DATA TO USE:
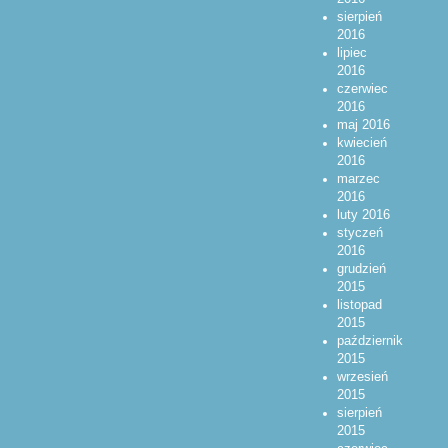
sierpień
2016
lipiec
2016
czerwiec
2016
maj 2016
kwiecień
2016
marzec
2016
luty 2016
styczeń
2016
grudzień
2015
listopad
2015
październik
2015
wrzesień
2015
sierpień
2015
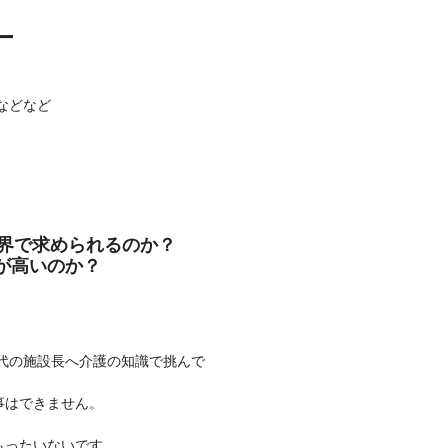
ー
ど
界で求められるのか？
が高いのか？
0代の施設長へ介護の知識で挑んで
事はできません。
もったいないです。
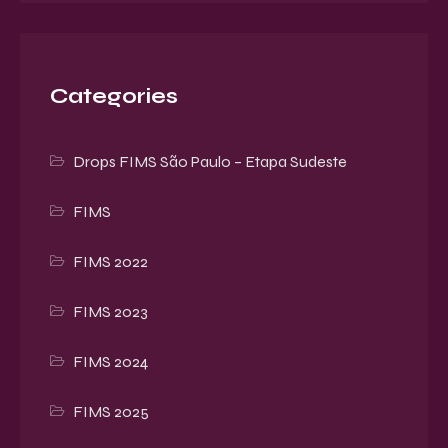
Categories
Drops FIMS São Paulo – Etapa Sudeste
FIMS
FIMS 2022
FIMS 2023
FIMS 2024
FIMS 2025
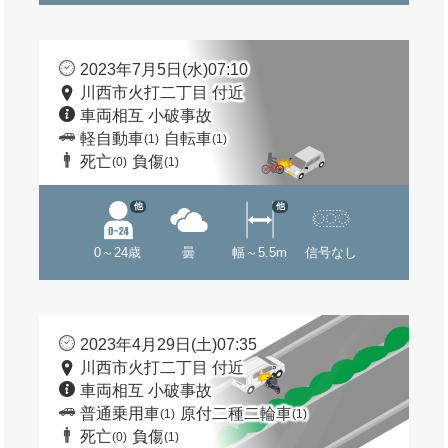
2023年7月5日(水)07:10
川西市火打二丁目 付近
車両相互 小破事故
軽自動車
自転車
(1)
(1)
死亡
負傷
(0)
(1)
他
他
0～24歳
曇
幅～5.5m
信号なし
2023年4月29日(土)07:35
川西市火打二丁目 付近
車両相互 小破事故
普通乗用車
原付二種二輪車
(1)
(1)
死亡
負傷
(0)
(1)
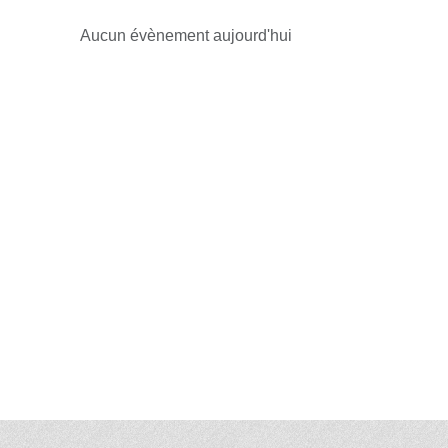
Aucun évènement aujourd'hui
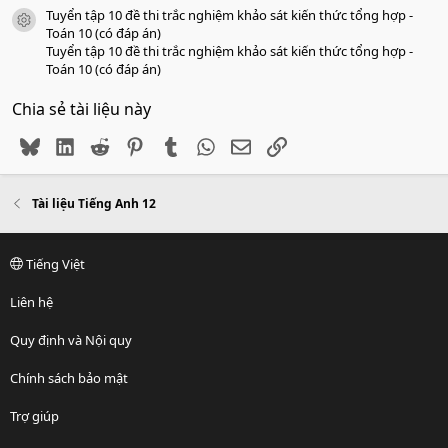
Tuyển tập 10 đề thi trắc nghiệm khảo sát kiến thức tổng hợp -
icon tài liệu
Toán 10 (có đáp án)
Tuyển tập 10 đề thi trắc nghiệm khảo sát kiến thức tổng hợp -
Toán 10 (có đáp án)
Chia sẻ tài liệu này
Bluesky
LinkedIn
Reddit
Pinterest
Tumblr
WhatsApp
Email
Link
Tài liệu Tiếng Anh 12
Tiếng Việt
Liên hệ
Quy định và Nội quy
Chính sách bảo mật
Trợ giúp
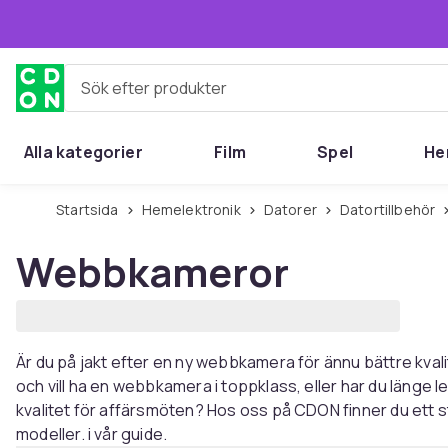
Hoppa till huvudinnehållet
Sök efter produkter
Alla kategorier
Film
Spel
He
Startsida
Hemelektronik
Datorer
Datortillbehör
Webbkameror
Är du på jakt efter en ny webbkamera för ännu bättre kvali
och vill ha en webbkamera i toppklass, eller har du länge
kvalitet för affärsmöten? Hos oss på CDON finner du ett sto
modeller. i vår guide.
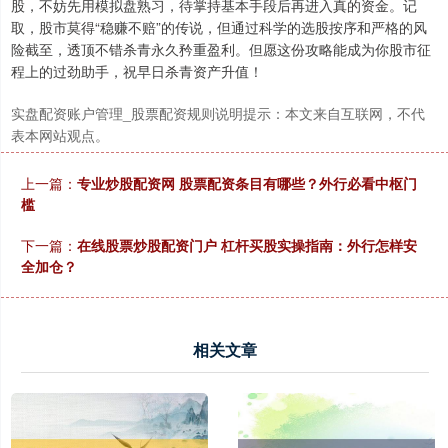
股，不妨先用模拟盘熟习，待掌持基本手段后再进入真的资金。记
取，股市莫得“稳赚不赔”的传说，但通过科学的选股按序和严格的风
险截至，透顶不错杀青永久矜重盈利。但愿这份攻略能成为你股市征
程上的过劲助手，祝早日杀青资产升值！
实盘配资账户管理_股票配资规则说明提示：本文来自互联网，不代
表本网站观点。
上一篇：
专业炒股配资网 股票配资条目有哪些？外行必看中枢门
槛
下一篇：
在线股票炒股配资门户 杠杆买股实操指南：外行怎样安
全加仓？
相关文章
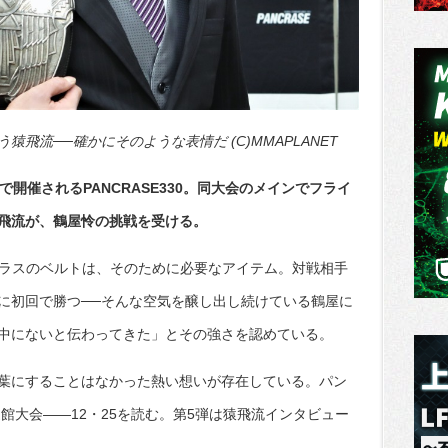
飛流──確かにそのような表情だ (C)MMAPLANET
開催されるPANCRASE330。同大会のメインでフライ
飛流が、鶴屋怜の挑戦を受ける。
クラスのベルトは、そのために必要なアイテム。対戦相手
に初回で勝つ──そんな空気を醸し出し続けている鶴屋に
中にないと伝わってきた」とその強さを認めている。
葉にすることはなかった熱い想いが存在している。パン
道館大会――12・25を読む。第5弾は猿飛流インタビュー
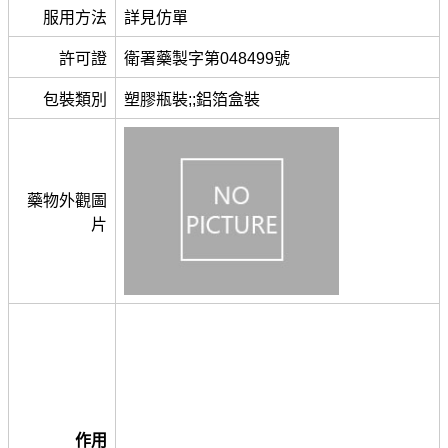
服用方法
詳見仿單
許可證
衛署藥製字第048499號
包裝類別
塑膠瓶裝;;鋁箔盒裝
藥物外觀圖
片
作用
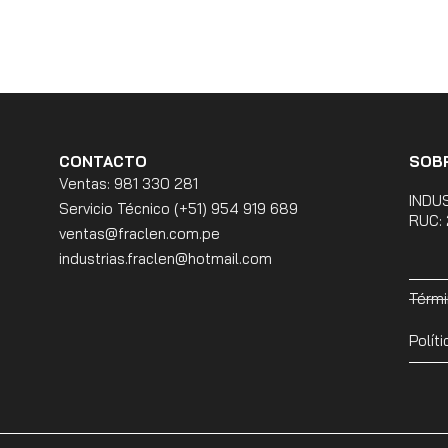
CONTACTO
SOB
Ventas: 981 330 281
INDU
Servicio Técnico (+51) 954 919 689
RUC:
ventas@fraclen.com.pe
industrias.fraclen@hotmail.com
Térmi
Polít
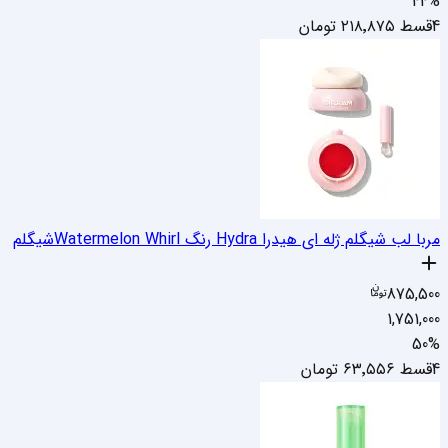
44
%
4قسط
۲۱۸٬۸۷۵
تومان
مربا لب شیگلم ژله ای هیدرا Hydra رنگ Watermelon Whirl
شیگلم
875,500
1,751,000
50
%
4قسط
۶۳٬۵۵۶
تومان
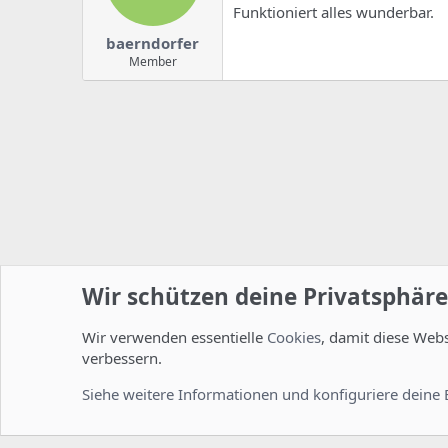
Funktioniert alles wunderbar.
baerndorfer
Member
Wir schützen deine Privatsphäre
Wir verwenden essentielle
Cookies
, damit diese Web
Startseite
Foren
ISPConfig
Installation und Konfig
verbessern.
Cookies
Deutsch [Du]
Siehe weitere Informationen und konfiguriere deine 
Comm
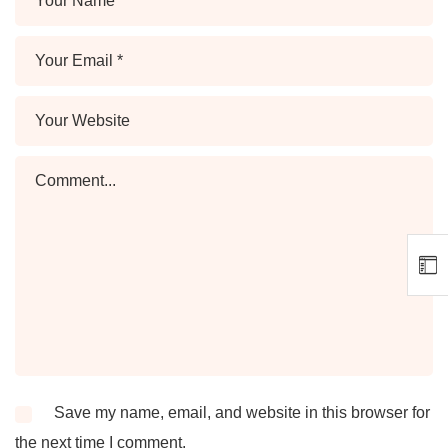
Save my name, email, and website in this browser for
the next time I comment.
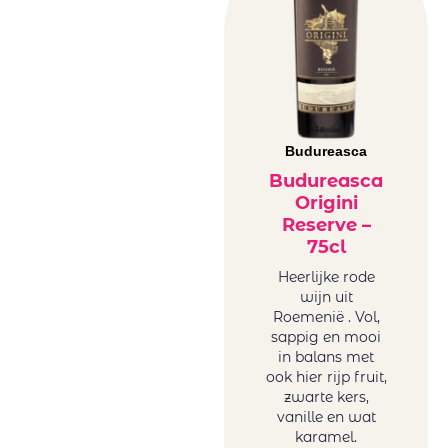
Budureasca
Budureasca
Origini
Reserve –
75cl
Heerlijke rode
wijn uit
Roemenië . Vol,
sappig en mooi
in balans met
ook hier rijp fruit,
zwarte kers,
vanille en wat
karamel.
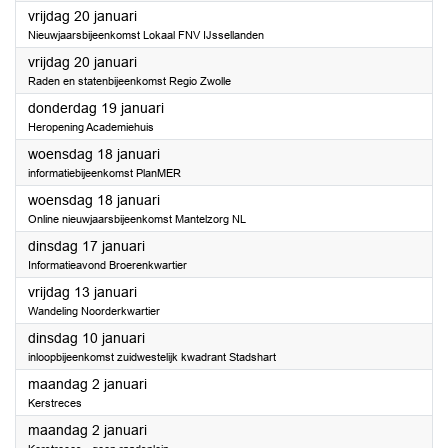
2023
vrijdag 20 januari
Nieuwjaarsbijeenkomst Lokaal FNV IJssellanden
2023
vrijdag 20 januari
Raden en statenbijeenkomst Regio Zwolle
2023
donderdag 19 januari
Heropening Academiehuis
2023
woensdag 18 januari
informatiebijeenkomst PlanMER
2023
woensdag 18 januari
Online nieuwjaarsbijeenkomst Mantelzorg NL
2023
dinsdag 17 januari
Informatieavond Broerenkwartier
2023
vrijdag 13 januari
Wandeling Noorderkwartier
2023
dinsdag 10 januari
inloopbijeenkomst zuidwestelijk kwadrant Stadshart
2023
maandag 2 januari
Kerstreces
2023
maandag 2 januari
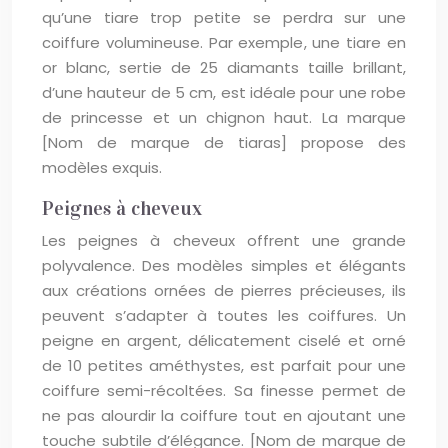
qu’une tiare trop petite se perdra sur une
coiffure volumineuse. Par exemple, une tiare en
or blanc, sertie de 25 diamants taille brillant,
d’une hauteur de 5 cm, est idéale pour une robe
de princesse et un chignon haut. La marque
[Nom de marque de tiaras] propose des
modèles exquis.
Peignes à cheveux
Les peignes à cheveux offrent une grande
polyvalence. Des modèles simples et élégants
aux créations ornées de pierres précieuses, ils
peuvent s’adapter à toutes les coiffures. Un
peigne en argent, délicatement ciselé et orné
de 10 petites améthystes, est parfait pour une
coiffure semi-récoltées. Sa finesse permet de
ne pas alourdir la coiffure tout en ajoutant une
touche subtile d’élégance. [Nom de marque de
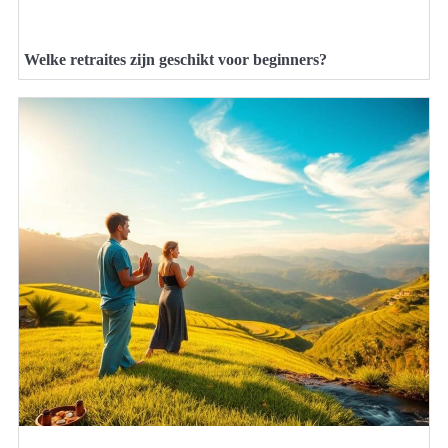
Welke retraites zijn geschikt voor beginners?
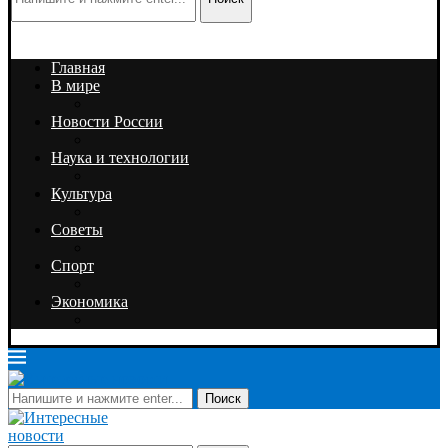
Главная
В мире
Новости России
Наука и технологии
Культура
Советы
Спорт
Экономика
Поиск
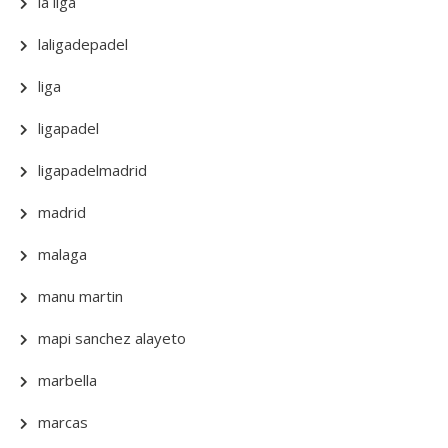
la liga
laligadepadel
liga
ligapadel
ligapadelmadrid
madrid
malaga
manu martin
mapi sanchez alayeto
marbella
marcas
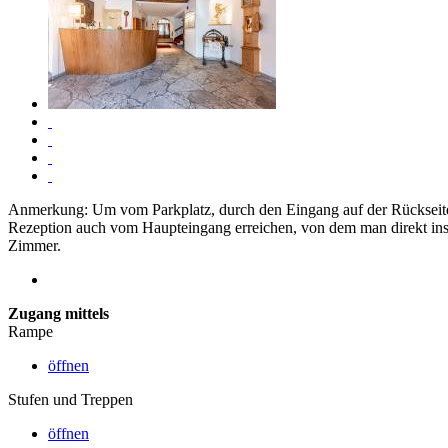
Anmerkung: Um vom Parkplatz, durch den Eingang auf der Rückseite 
Rezeption auch vom Haupteingang erreichen, von dem man direkt ins 
Zimmer.
Zugang mittels
Rampe
öffnen
Stufen und Treppen
öffnen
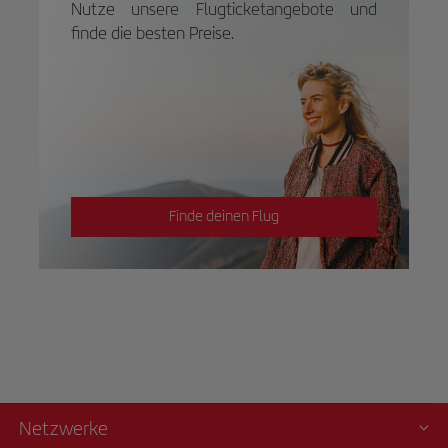
Nutze unsere Flugticketangebote und
finde die besten Preise.
Finde deinen Flug
Netzwerke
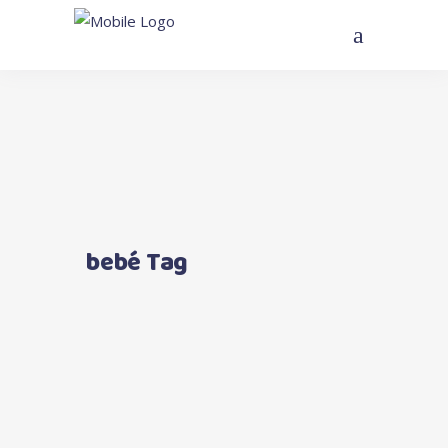
bebé Tag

WHAT IS EXPECTED: Your answer must be an exact repeat of the records above, with no pictures in it.

RESULT OF THE TASK:
sierpień
2016
lipiec
2016
czerwiec
2016
maj 2016
kwiecień
2016
marzec
2016
luty 2016
styczeń
2016
grudzień
2015
listopad
2015
październik
2015
wrzesień
2015
sierpień
2015
ー
ど
界で求められるのか？
が高いのか？
0代の施設長へ介護の知識で挑んで
事はできません。
もったいないです。
Categories
Drops FIMS São Paulo – Etapa Sudeste
FIMS
FIMS 2022
FIMS 2023
FIMS 2024
FIMS 2025
2023年7月5日(水)07:10
川西市火打二丁目 付近
車両相互 小破事故
軽自動車
自転車
(1)
(1)
死亡
負傷
(0)
(1)
他
他
0～24歳
曇
幅～5.5m
信号なし
2023年4月29日(土)07:35
川西市火打二丁目 付近
車両相互 小破事故
普通乗用車
原付二種二輪車
(1)
(1)
死亡
負傷
(0)
(1)
Aucun évènement aujourd'hui
Tuyển tập 10 đề thi trắc nghiệm khảo sát kiến thức tổng hợp -
icon tài liệu
Toán 10 (có đáp án)
Tuyển tập 10 đề thi trắc nghiệm khảo sát kiến thức tổng hợp -
Toán 10 (có đáp án)
Chia sẻ tài liệu này
Bluesky
LinkedIn
Reddit
Pinterest
Tumblr
WhatsApp
Email
Link
Tài liệu Tiếng Anh 12
Tiếng Việt
Liên hệ
Quy định và Nội quy
Chính sách bảo mật
Trợ giúp
Hoppa till huvudinnehållet
Sök efter produkter
Alla kategorier
Film
Spel
He
Startsida
Hemelektronik
Datorer
Datortillbehör
Webbkameror
Är du på jakt efter en ny webbkamera för ännu bättre kvali
och vill ha en webbkamera i toppklass, eller har du länge
kvalitet för affärsmöten? Hos oss på CDON finner du ett sto
modeller. i vår guide.
股，不妨先用模拟盘熟习，待掌持基本手段后再进入真的资金。记
取，股市莫得“稳赚不赔”的传说，但通过科学的选股按序和严格的风
险截至，透顶不错杀青永久矜重盈利。但愿这份攻略能成为你股市征
程上的过劲助手，祝早日杀青资产升值！
实盘配资账户管理_股票配资规则说明提示：本文来自互联网，不代
表本网站观点。
上一篇：
专业炒股配资网 股票配资条目有哪些？外行必看中枢门
槛
下一篇：
在线股票炒股配资门户 杠杆买股实操指南：外行怎样安
全加仓？
相关文章
飛流──確かにそのような表情だ (C)MMAPLANET
開催されるPANCRASE330。同大会のメインでフライ
飛流が、鶴屋怜の挑戦を受ける。
クラスのベルトは、そのために必要なアイテム。対戦相手
に初回で勝つ──そんな空気を醸し出し続けている鶴屋に
中にないと伝わってきた」とその強さを認めている。
葉にすることはなかった熱い想いが存在している。パン
道館大会――12・25を読む。第5弾は猿飛流インタビュー
服用方法
詳見仿單
許可證
衛署藥製字第048499號
包裝類別
塑膠瓶裝;;鋁箔盒裝
藥物外觀圖
片
作用
CONTACTO
SOB
Ventas: 981 330 281
INDU
Servicio Técnico (+51) 954 919 689
RUC:
ventas@fraclen.com.pe
industrias.fraclen@hotmail.com
Térmi
Polít
44
%
4قسط
۲۱۸٬۸۷۵
تومان
مربا لب شیگلم ژله ای هیدرا Hydra رنگ Watermelon Whirl
شیگلم
875,500
1,751,000
50
%
4قسط
۶۳٬۵۵۶
تومان
Funktioniert alles wunderbar.
baerndorfer
Member
Wir schützen deine Privatsphäre
Wir verwenden essentielle
Cookies
, damit diese Web
Startseite
Foren
ISPConfig
Installation und Konfig
verbessern.
Cookies
Deutsch [Du]
Siehe weitere Informationen und konfiguriere deine 
Comm
Save my name, email, and website in this browser for
the next time I comment.
Budureasca
Budureasca
Origini
Reserve –
75cl
Heerlijke rode
wijn uit
Roemenië . Vol,
sappig en mooi
in balans met
ook hier rijp fruit,
zwarte kers,
vanille en wat
karamel.
2023
vrijdag 20 januari
Nieuwjaarsbijeenkomst Lokaal FNV IJssellanden
2023
vrijdag 20 januari
Raden en statenbijeenkomst Regio Zwolle
2023
donderdag 19 januari
Heropening Academiehuis
2023
woensdag 18 januari
informatiebijeenkomst PlanMER
2023
woensdag 18 januari
Online nieuwjaarsbijeenkomst Mantelzorg NL
2023
dinsdag 17 januari
Informatieavond Broerenkwartier
2023
vrijdag 13 januari
Wandeling Noorderkwartier
2023
dinsdag 10 januari
inloopbijeenkomst zuidwestelijk kwadrant Stadshart
2023
maandag 2 januari
Kerstreces
2023
maandag 2 januari
qu’une tiare trop petite se perdra sur une
coiffure volumineuse. Par exemple, une tiare en
or blanc, sertie de 25 diamants taille brillant,
d’une hauteur de 5 cm, est idéale pour une robe
de princesse et un chignon haut. La marque
[Nom de marque de tiaras] propose des
modèles exquis.
Peignes à cheveux
Les peignes à cheveux offrent une grande
polyvalence. Des modèles simples et élégants
aux créations ornées de pierres précieuses, ils
peuvent s’adapter à toutes les coiffures. Un
peigne en argent, délicatement ciselé et orné
de 10 petites améthystes, est parfait pour une
coiffure semi-récoltées. Sa finesse permet de
ne pas alourdir la coiffure tout en ajoutant une
touche subtile d’élégance. [Nom de marque de
Welke retraites zijn geschikt voor beginners?
Главная
В мире
Новости России
Наука и технологии
Культура
Советы
Спорт
Экономика
Поиск
la liga
laligadepadel
liga
ligapadel
ligapadelmadrid
madrid
malaga
manu martin
mapi sanchez alayeto
marbella
marcas
Anmerkung: Um vom Parkplatz, durch den Eingang auf der Rückseite 
Rezeption auch vom Haupteingang erreichen, von dem man direkt ins 
Zimmer.
Zugang mittels
Rampe
öffnen
Stufen und Treppen
öffnen
Nutze unsere Flugticketangebote und
finde die besten Preise.
Finde deinen Flug
Netzwerke
bebé Tag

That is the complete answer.